(Data for analysis)

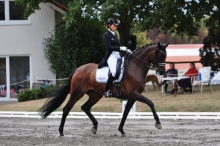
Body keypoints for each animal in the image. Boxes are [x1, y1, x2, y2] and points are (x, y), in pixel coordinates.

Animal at [38, 41, 168, 136]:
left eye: (165, 56)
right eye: (161, 55)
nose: (162, 72)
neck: (135, 67)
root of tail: (78, 69)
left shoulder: (132, 97)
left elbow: (126, 112)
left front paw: (121, 130)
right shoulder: (134, 94)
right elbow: (150, 103)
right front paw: (158, 123)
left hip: (95, 95)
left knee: (85, 107)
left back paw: (95, 127)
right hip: (77, 93)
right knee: (66, 109)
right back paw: (61, 132)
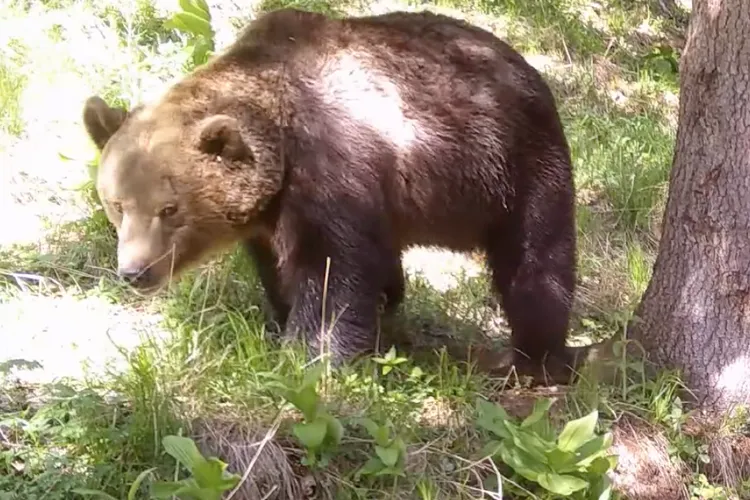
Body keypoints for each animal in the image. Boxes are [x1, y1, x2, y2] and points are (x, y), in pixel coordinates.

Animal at [79, 7, 580, 376]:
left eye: (170, 209)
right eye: (117, 205)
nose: (135, 271)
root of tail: (527, 68)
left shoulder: (331, 170)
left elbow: (330, 273)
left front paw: (310, 355)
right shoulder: (273, 215)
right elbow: (283, 268)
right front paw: (282, 322)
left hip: (513, 166)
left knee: (535, 263)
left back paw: (532, 356)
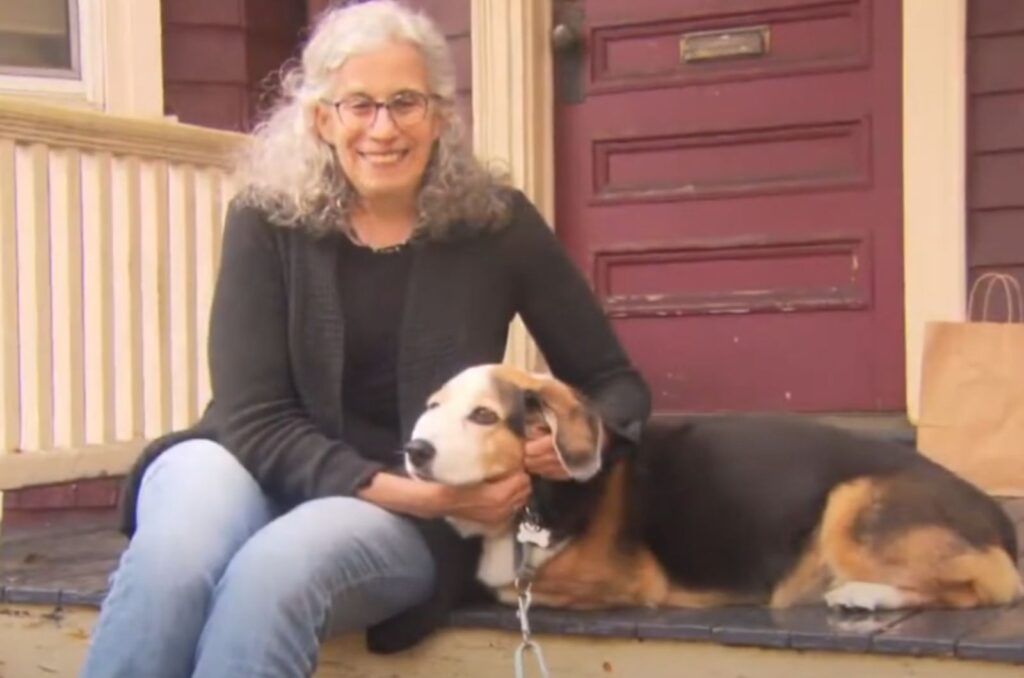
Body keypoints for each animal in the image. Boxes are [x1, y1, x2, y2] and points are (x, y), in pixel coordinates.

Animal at [403, 366, 1019, 614]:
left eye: (484, 416)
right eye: (432, 407)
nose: (414, 450)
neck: (539, 493)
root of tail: (997, 518)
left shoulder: (622, 581)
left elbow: (511, 588)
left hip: (850, 505)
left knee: (989, 586)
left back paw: (865, 593)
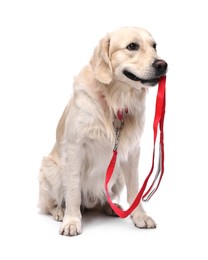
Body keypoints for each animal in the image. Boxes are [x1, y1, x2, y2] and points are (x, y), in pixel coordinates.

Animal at [38, 26, 167, 236]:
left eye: (154, 46)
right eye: (132, 46)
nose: (163, 65)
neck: (115, 100)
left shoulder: (133, 150)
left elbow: (135, 189)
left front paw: (139, 216)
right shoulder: (75, 148)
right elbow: (73, 191)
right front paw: (71, 221)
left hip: (118, 173)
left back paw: (112, 208)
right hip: (51, 169)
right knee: (51, 202)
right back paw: (59, 211)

(End Data for analysis)

**Description of the task**.
Repeat the data above exactly, leaving out any pictures it holds.

**Answer section**.
Body keypoints for each animal in the image. Boxes are [x1, y1, x2, y2] and points are (x, y), in pixel coordinates.

Animal at [38, 41, 168, 136]:
left eye: (165, 56)
right eye: (161, 55)
nose: (162, 72)
neck: (135, 67)
root of tail: (78, 69)
left shoulder: (132, 97)
left elbow: (126, 112)
left front paw: (121, 130)
right shoulder: (134, 94)
right elbow: (150, 103)
right front paw: (158, 123)
left hip: (95, 95)
left knee: (85, 107)
left back paw: (95, 127)
right hip: (77, 93)
right knee: (66, 109)
right back paw: (61, 132)
Body keypoints for each animal in the image. Boxes are [x1, y1, x2, y2] and points are (x, y), in pixel coordinates.

Animal at [79, 7, 580, 376]:
left eye: (170, 209)
right eye: (117, 205)
nose: (135, 271)
root of tail: (527, 68)
left shoulder: (331, 170)
left elbow: (330, 273)
left front paw: (310, 355)
right shoulder: (273, 215)
right elbow: (283, 268)
right front paw: (282, 322)
left hip: (513, 166)
left knee: (535, 263)
left back paw: (532, 356)
Body keypoints for each animal in the image. Boxes are [x1, y1, x2, y2] and points are (x, y), in pixel coordinates.

Animal at [403, 366, 1019, 614]:
left eye: (484, 416)
right eye: (432, 407)
nose: (414, 450)
neck: (539, 493)
root of tail: (997, 518)
left shoulder: (622, 581)
left elbow: (511, 588)
left hip: (850, 505)
left knee: (989, 586)
left back paw: (865, 593)
Body keypoints for each animal in the image. Boxes are [x1, y1, x2, y2] and points are (x, y), in pixel coordinates.

Animal at [38, 26, 167, 236]:
left eye: (154, 46)
right eye: (132, 46)
nose: (163, 65)
neck: (115, 100)
left shoulder: (133, 150)
left elbow: (135, 189)
left front paw: (139, 216)
right shoulder: (75, 148)
right elbow: (73, 191)
right front paw: (71, 221)
left hip: (118, 173)
left back paw: (112, 208)
right hip: (51, 169)
right knee: (51, 202)
right back paw: (59, 211)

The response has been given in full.